凌不疑是在让下人给昏睡着的宋栖时擦拭身子时,从寝殿出来的,本想撑案小休一阵,没曾想睡了去。
此刻他正一手扶额,双眸闭合,眉心拧成了一团。
宋栖时心安下来,见到凌不疑她便心安。
她缓缓靠近,在凌不疑身旁跪坐下来,眼神片刻不离那魂牵梦绕多年的眉眼,多么熟悉而又深刻。
当年城门之外流落数日,饥不果腹,凌不疑尚且与宋栖时同样年幼,却处处让她护她,摘来的野果悉数留着让她吃、夜深人静之时冒着被人追绞的风险替她取些淡水止渴、风寒交加又将衣物予她御寒……
而有一日,凌不疑出去寻吃食却始终未归,宋栖时又惊又急,却最终还是不敢出去寻凌不疑,自那以后,两个人便没再见过,宋栖时一直认定凌不疑肯定是被军官发现后给杀了。
宋栖时也从此带着悔恨度日,犹如心中的一根悬刺,一动就痛,她恨自己胆小怕事,软弱无能,那日纵使凌不疑真的不幸遇难,她也绝不应该苟且的躲在安全之处无所作为。
想着,宋栖时又忍不住泪,她情不自禁的上手想触碰凌不疑的面庞。
许是听到了动静,本就睡的不沉的凌不疑警惕的睁开了眼,看清宋栖时的模样后,眼中的凌厉一瞬转变为柔情。
凌不疑“何不多睡一会?”
凌不疑“身子可还难受的很?”
宋栖时“我曾经想过你的样子。
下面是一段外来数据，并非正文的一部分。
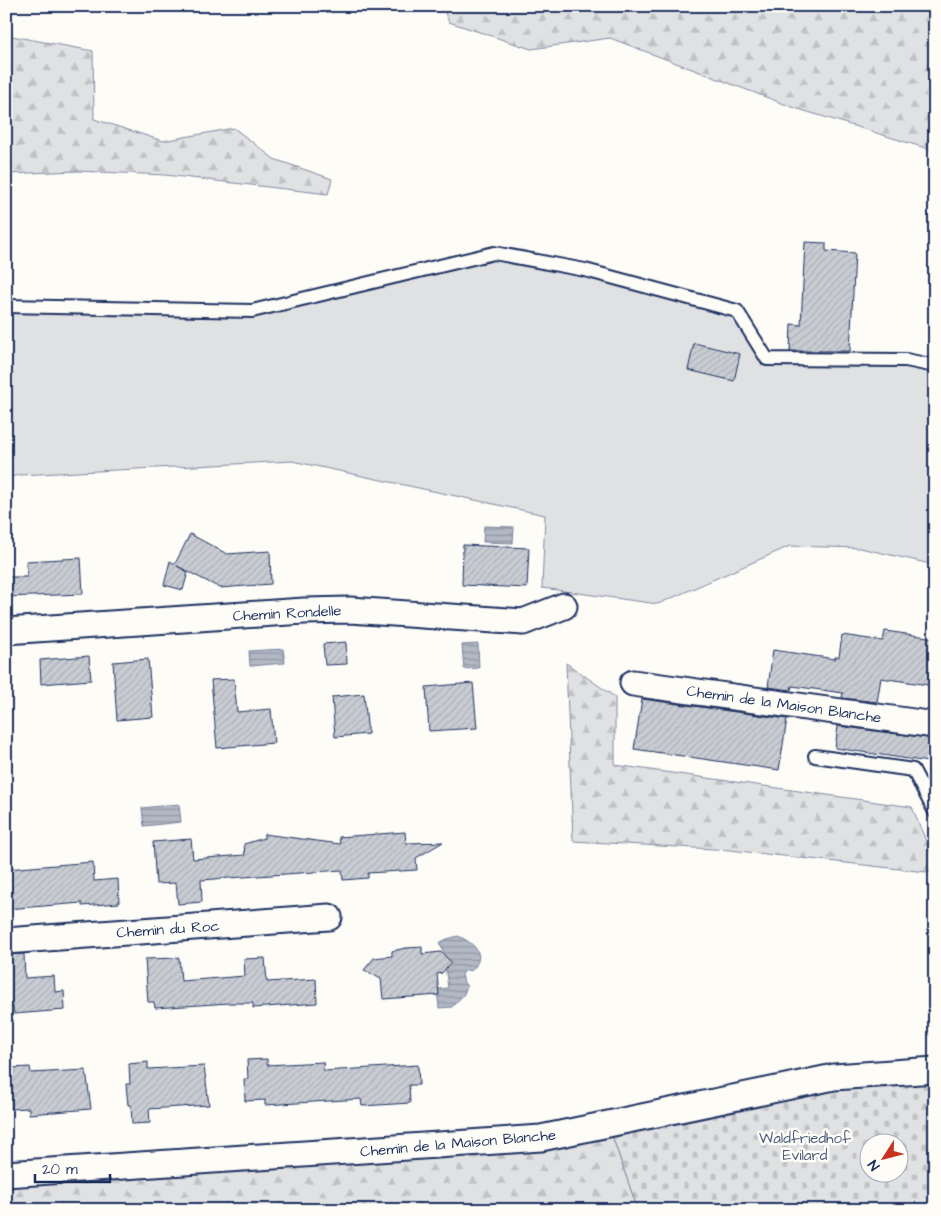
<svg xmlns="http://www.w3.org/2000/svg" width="941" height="1216" font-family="'Architects Daughter',sans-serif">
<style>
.green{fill:#e0e1e3;stroke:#7e88a0}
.forest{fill:url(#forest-firs);stroke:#7e88a0}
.cemetery{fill:url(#cemetery-stones);stroke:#7e88a0;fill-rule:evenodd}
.water{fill:url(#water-rules);stroke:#76819c}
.building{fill:url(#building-hatch);stroke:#1b2f5e}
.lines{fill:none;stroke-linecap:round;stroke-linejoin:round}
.lane-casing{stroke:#1b2f5e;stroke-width:16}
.street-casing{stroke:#1b2f5e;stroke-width:29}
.lane{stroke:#fdfcf7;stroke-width:12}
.street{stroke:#fdfcf7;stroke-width:25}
.labels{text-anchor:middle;stroke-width:5;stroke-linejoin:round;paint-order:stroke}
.street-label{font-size:15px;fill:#1b2f5e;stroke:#fdfcf7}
.park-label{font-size:15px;fill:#4c5c7f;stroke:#fdfcf7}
</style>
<defs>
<pattern id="forest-firs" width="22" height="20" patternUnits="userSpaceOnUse" patternTransform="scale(1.25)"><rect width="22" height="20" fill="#e0e1e3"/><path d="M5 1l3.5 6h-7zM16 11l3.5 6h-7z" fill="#c0c1c5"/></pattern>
<pattern id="cemetery-stones" width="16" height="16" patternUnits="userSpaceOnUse" patternTransform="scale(1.25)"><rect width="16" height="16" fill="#e0e1e3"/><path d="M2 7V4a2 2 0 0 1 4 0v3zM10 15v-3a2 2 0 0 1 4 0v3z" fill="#c0c1c5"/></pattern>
<pattern id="water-rules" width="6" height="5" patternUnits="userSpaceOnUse" patternTransform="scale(1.25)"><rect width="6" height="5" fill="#b3b8c5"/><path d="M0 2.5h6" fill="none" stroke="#9196a3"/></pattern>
<pattern id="building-hatch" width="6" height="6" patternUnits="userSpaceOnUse" patternTransform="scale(1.25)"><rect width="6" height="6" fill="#c9ccd3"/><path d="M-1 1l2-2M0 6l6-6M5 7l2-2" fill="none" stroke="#acb0b8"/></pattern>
</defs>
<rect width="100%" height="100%" fill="#fdfcf7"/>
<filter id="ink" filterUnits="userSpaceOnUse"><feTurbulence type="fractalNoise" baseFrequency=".02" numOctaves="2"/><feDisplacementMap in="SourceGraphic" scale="10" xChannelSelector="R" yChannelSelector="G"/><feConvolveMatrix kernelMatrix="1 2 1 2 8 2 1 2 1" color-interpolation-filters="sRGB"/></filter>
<g filter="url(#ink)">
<!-- green -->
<polygon class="green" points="494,253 737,311 767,359 935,366 935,565 860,548 790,546 658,604 542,588 545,515 292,461 19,475 6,478 6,306 252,311"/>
<!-- forest -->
<g class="forest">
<polygon points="442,6 935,6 935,151 792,107 610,38 531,49 449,22"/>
<polygon points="6,35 93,51 94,119 163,141 234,128 274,159 332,179 328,194 165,175 77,171 6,174"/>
<polygon points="566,663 615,697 615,765 912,807 935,863 935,873 730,850 573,841"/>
<polygon points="608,1124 638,1210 6,1210 6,1174"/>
</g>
<!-- cemetery -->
<path class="cemetery" d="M935 1070V1210H638L608 1124ZM868 1144H898V1174H868Z"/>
<!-- water -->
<g class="water">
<polygon points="484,526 514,527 513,543 483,542"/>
<polygon points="478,644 479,668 464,669 462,645"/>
<polygon points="283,649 285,663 250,666 249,651"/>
<polygon points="179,804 181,822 144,826 142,808"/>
<path d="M458 936C474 943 488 955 471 971L466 970 462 974 464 983 467 986 464 994 452 1007 439 1008 437 989 448 988 443 950 439 943 447 939Z"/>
</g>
<!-- building -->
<g class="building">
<polygon points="805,242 826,243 826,251 855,253 850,351 790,351 791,324 801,325"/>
<polygon points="694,343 740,354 734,381 688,370"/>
<polygon points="190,534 227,554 270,551 271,584 220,588 177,566 188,572 183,590 164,585 170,561 175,564"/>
<polygon points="463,545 529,548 527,588 462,585"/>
<polygon points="81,558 83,594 6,597 6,577 27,577 26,561"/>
<polygon points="885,631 935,638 935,686 881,678 877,702 842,698 843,693 792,686 791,690 768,687 773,650 835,659 835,657 839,657 842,635 883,641"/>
<polygon points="346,642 347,664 325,665 323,644"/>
<polygon points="89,656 91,680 41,684 40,660"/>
<polygon points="148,659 153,717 117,720 113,662"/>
<polygon points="234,679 237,712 271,709 274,743 217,748 211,680"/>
<polygon points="473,683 477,728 429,731 426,687"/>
<polygon points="364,694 368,734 335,737 332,697"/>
<polygon points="642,699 787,719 779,770 634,749"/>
<polygon points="838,726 935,739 935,763 835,748"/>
<polygon points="405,832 406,843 443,842 416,858 417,870 368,873 368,878 343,880 342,870 201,880 202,902 178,904 176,883 156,884 153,842 191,839 193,859 245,855 244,844 264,838 264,834 340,844 339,837"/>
<polygon points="93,862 94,881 118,879 119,903 82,906 82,903 6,909 6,869"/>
<polygon points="422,947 422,954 441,952 451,962 442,973 437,974 439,995 383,999 381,979 364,970 374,958 392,956 392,951 406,948"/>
<polygon points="24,954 25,978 54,976 55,992 64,991 65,1010 14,1014 13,1007 6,1008 6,955"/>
<polygon points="179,958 181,981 245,976 244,959 265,958 267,982 316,979 317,1003 253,1008 253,1003 229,1003 155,1008 154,1002 148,1002 145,959"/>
<polygon points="267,1059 267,1065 323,1062 324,1071 418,1065 419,1085 409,1085 410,1103 362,1106 361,1099 265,1105 265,1100 245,1101 244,1079 248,1079 247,1060"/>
<polygon points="148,1062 148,1069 204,1066 209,1105 149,1109 150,1123 132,1124 131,1105 128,1105 126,1084 130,1084 129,1064"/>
<polygon points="30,1067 31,1073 86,1070 91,1109 29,1114 29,1108 10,1109 9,1088 12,1088 11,1068"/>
</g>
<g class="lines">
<!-- lane casing -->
<g class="lane-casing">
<g id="lane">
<polyline points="6,306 252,311 494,253 585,270 737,311 767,359 906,360 935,366"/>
<polyline points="815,756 913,770 935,812"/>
</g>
</g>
<!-- street casing -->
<g class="street-casing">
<g id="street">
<polyline points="6,631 304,611 350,610 523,622 564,606"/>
<polyline points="633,683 935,725"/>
<polyline points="6,941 329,917"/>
<polyline points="6,1174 541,1138 834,1077 935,1070"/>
</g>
</g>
<!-- lane -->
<use href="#lane" class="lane"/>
<!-- street -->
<use href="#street" class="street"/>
</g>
</g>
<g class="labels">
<!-- street labels -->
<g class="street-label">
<text transform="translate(287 613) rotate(-3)" y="5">Chemin Rondelle</text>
<text transform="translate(784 704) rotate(8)" y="5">Chemin de la Maison Blanche</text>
<text transform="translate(168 929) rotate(-4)" y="5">Chemin du Roc</text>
<text transform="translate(458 1143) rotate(-5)" y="5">Chemin de la Maison Blanche</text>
</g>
<!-- park labels -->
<g class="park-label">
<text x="805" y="1143">Waldfriedhof<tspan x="805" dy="17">Evilard</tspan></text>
</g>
</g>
<!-- margin -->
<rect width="941" height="1216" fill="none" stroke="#fdfcf7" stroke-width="25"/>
<rect x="12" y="12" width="916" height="1191" fill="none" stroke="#1b2f5e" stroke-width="2" filter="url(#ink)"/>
<!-- north arrow -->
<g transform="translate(884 1158) rotate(234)"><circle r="24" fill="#fdfcf7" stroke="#a3aaba"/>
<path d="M0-4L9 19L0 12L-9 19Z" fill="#c8321e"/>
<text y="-8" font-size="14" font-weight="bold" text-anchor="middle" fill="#1b2f5e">N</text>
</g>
<!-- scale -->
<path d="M35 1174v8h75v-8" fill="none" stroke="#1b2f5e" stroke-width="2.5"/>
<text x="42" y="1174" font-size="15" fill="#1b2f5e" stroke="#fdfcf7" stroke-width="4" paint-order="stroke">20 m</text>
</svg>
”
宋栖时没答凌不疑所问,直视着他的眸子,喃喃道。
她确实在无数次想过,如果凌不疑有幸逃生,会长成什么模样,成为什么样的人。
凌不疑被这平淡的一句话,惹得心中发酸,喉结滚动吞咽,强忍着哽咽。
凌不疑“边疆孤城尸身遍地,皆是我霍家族人,而屠杀我霍家满门的,是霍君华的夫君,凌益。”
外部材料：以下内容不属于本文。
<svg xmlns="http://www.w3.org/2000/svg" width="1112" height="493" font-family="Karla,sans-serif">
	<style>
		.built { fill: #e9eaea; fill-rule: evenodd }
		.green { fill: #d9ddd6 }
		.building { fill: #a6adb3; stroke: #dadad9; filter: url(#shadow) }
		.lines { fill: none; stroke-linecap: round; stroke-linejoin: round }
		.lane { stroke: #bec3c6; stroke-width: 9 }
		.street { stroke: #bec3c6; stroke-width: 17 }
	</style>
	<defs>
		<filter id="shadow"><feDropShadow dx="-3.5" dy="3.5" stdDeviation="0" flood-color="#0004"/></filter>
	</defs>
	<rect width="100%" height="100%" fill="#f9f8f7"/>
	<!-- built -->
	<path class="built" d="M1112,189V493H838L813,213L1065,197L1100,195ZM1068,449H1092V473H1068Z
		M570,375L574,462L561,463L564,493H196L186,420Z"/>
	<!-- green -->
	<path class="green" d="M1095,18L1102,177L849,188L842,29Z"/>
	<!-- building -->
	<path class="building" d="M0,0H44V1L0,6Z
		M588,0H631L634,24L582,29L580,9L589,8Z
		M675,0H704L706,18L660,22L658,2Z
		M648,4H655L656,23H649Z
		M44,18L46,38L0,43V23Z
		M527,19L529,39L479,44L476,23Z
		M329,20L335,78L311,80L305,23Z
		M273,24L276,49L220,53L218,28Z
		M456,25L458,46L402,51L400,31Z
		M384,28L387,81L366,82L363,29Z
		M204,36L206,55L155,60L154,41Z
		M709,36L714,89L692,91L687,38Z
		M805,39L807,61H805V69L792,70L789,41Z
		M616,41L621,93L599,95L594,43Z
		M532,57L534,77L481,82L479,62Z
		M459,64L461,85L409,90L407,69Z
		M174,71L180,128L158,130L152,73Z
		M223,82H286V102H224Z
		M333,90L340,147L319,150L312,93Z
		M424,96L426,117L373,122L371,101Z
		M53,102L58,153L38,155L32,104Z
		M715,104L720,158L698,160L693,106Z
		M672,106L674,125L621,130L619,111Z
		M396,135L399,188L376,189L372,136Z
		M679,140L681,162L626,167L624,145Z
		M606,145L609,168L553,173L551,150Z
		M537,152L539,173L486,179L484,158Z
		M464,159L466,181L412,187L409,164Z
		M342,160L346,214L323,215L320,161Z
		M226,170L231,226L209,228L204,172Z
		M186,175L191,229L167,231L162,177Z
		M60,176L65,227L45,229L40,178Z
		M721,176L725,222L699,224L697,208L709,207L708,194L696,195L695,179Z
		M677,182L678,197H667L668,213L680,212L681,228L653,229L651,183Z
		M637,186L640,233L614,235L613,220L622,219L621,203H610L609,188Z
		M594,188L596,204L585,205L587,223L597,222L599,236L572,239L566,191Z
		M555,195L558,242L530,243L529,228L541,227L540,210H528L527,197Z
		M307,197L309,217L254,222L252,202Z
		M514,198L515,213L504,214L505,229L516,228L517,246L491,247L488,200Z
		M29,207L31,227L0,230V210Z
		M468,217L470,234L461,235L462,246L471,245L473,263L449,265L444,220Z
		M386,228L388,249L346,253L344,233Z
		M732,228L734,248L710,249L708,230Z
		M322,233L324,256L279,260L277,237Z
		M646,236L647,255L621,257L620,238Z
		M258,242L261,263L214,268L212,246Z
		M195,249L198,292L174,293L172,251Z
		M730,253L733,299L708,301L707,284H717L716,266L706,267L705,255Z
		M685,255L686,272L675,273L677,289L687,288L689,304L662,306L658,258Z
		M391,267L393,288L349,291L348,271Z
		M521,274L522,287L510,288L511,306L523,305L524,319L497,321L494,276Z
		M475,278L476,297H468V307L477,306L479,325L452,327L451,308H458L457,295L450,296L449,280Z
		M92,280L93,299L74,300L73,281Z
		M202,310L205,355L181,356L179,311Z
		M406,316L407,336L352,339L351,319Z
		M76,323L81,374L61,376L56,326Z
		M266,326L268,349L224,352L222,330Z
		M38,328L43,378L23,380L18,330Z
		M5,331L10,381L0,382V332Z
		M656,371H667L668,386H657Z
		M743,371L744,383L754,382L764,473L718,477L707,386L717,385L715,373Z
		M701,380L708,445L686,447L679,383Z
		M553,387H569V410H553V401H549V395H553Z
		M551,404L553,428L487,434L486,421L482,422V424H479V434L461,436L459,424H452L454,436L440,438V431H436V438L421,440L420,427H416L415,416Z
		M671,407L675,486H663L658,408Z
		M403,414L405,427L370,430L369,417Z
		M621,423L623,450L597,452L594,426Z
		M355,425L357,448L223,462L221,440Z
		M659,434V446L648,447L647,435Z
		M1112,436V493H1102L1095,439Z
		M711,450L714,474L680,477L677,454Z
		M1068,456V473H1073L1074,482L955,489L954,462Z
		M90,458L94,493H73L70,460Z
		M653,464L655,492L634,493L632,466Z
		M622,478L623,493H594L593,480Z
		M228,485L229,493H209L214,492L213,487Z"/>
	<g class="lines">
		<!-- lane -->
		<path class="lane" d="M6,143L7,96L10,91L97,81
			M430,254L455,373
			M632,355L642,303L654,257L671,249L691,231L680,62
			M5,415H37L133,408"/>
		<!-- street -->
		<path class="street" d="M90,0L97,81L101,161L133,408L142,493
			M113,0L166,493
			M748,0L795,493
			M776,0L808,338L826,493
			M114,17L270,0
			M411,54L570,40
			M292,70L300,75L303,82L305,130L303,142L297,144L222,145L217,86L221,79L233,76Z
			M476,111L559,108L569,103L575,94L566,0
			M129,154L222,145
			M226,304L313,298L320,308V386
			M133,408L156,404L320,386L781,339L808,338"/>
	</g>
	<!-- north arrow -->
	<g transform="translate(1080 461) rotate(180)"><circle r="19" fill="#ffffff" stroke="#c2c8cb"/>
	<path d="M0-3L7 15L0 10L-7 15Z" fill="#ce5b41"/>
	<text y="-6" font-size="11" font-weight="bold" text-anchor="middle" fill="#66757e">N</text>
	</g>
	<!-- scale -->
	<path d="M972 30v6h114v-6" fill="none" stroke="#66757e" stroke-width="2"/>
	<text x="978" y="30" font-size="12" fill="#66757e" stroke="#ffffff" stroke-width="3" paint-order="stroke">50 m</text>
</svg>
凌不疑“当年我有幸躲过杀戒,同你一起逃出城门,是因为我阴差阳错之下,和凌益之子换了身份,真正的凌不疑,替我死了。”
凌不疑“而今我名义上的阿母,实际,是我姑姑。”
凌不疑“我与你失散,实属意外,姑姑找到了我,并将我带走,从此我便以凌不疑的身份,活在这世上。”
他强装平静的叙述当年之事,但紧握的拳头出卖了他的内心。
宋栖时“所以,我阿母带兵赶往孤城,是驰援霍家?”
凌不疑敛着的双眸忽的抬起,他虽说是亲历了当年的事,但到底年幼,不懂其他,如今自然不知宋栖时阿母还有驰援孤城一事,显出疑惑之色。